── Listed records ──

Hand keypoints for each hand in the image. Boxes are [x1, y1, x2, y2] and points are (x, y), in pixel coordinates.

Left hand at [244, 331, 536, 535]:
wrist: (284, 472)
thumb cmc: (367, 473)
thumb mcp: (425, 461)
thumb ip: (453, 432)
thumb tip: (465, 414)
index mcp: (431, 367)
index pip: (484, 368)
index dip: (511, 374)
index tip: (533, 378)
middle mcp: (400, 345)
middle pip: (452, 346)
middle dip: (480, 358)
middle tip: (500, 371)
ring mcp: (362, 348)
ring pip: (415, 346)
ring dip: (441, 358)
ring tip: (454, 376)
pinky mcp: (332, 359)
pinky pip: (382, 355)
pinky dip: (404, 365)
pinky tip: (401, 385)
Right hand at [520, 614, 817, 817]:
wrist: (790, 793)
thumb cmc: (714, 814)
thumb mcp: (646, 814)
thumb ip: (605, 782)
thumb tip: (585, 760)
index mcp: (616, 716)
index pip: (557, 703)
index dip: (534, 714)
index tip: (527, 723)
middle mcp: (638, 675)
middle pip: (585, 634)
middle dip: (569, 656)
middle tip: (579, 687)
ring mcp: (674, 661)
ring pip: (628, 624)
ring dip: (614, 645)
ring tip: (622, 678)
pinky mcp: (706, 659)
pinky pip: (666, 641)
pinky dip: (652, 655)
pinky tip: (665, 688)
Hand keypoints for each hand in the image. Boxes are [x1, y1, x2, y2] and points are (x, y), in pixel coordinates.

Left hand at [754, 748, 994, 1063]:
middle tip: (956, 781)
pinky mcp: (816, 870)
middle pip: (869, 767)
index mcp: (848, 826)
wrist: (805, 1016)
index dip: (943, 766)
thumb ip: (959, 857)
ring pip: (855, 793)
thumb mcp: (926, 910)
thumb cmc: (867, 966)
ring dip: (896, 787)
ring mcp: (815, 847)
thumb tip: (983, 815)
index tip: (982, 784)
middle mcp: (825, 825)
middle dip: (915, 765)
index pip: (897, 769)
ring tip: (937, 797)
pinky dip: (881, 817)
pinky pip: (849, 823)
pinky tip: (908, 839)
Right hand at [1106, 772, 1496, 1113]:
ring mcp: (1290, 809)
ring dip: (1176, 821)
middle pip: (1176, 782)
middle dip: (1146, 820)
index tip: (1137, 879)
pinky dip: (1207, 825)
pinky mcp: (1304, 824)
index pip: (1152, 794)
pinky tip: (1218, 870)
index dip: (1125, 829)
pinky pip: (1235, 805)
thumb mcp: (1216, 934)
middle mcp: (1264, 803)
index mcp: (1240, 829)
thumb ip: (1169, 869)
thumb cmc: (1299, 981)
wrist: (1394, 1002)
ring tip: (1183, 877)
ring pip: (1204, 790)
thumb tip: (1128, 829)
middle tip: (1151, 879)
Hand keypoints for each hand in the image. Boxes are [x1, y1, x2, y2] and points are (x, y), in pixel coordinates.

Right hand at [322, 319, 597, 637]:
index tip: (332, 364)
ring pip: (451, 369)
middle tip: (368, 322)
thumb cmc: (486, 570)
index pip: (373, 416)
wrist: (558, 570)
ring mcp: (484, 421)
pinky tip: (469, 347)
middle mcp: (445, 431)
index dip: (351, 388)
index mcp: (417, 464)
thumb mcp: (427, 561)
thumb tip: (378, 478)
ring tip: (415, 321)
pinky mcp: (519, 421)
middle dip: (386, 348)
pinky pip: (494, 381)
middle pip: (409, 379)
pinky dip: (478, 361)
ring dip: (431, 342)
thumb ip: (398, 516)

───

→ Required action
Reproduce exactly the entries above, limited to the lines from the one with "middle dip: (915, 765)" through the one with "thumb mcp: (1216, 934)", both included.

→ Response to this exercise
middle dip: (915, 765)
index pip: (897, 769)
ring tip: (937, 797)
pinky dip: (881, 817)
pinky pip: (849, 823)
pinky tip: (908, 839)
Right hand at [1106, 772, 1496, 1113]:
ring mcp: (1290, 809)
ring dip: (1176, 821)
middle pip: (1176, 782)
middle dip: (1146, 820)
index tip: (1137, 879)
pinky dip: (1207, 825)
pinky mcp: (1304, 824)
index pip: (1152, 794)
pinky tip: (1218, 870)
index dip: (1125, 829)
pinky pip: (1235, 805)
thumb mcp: (1216, 934)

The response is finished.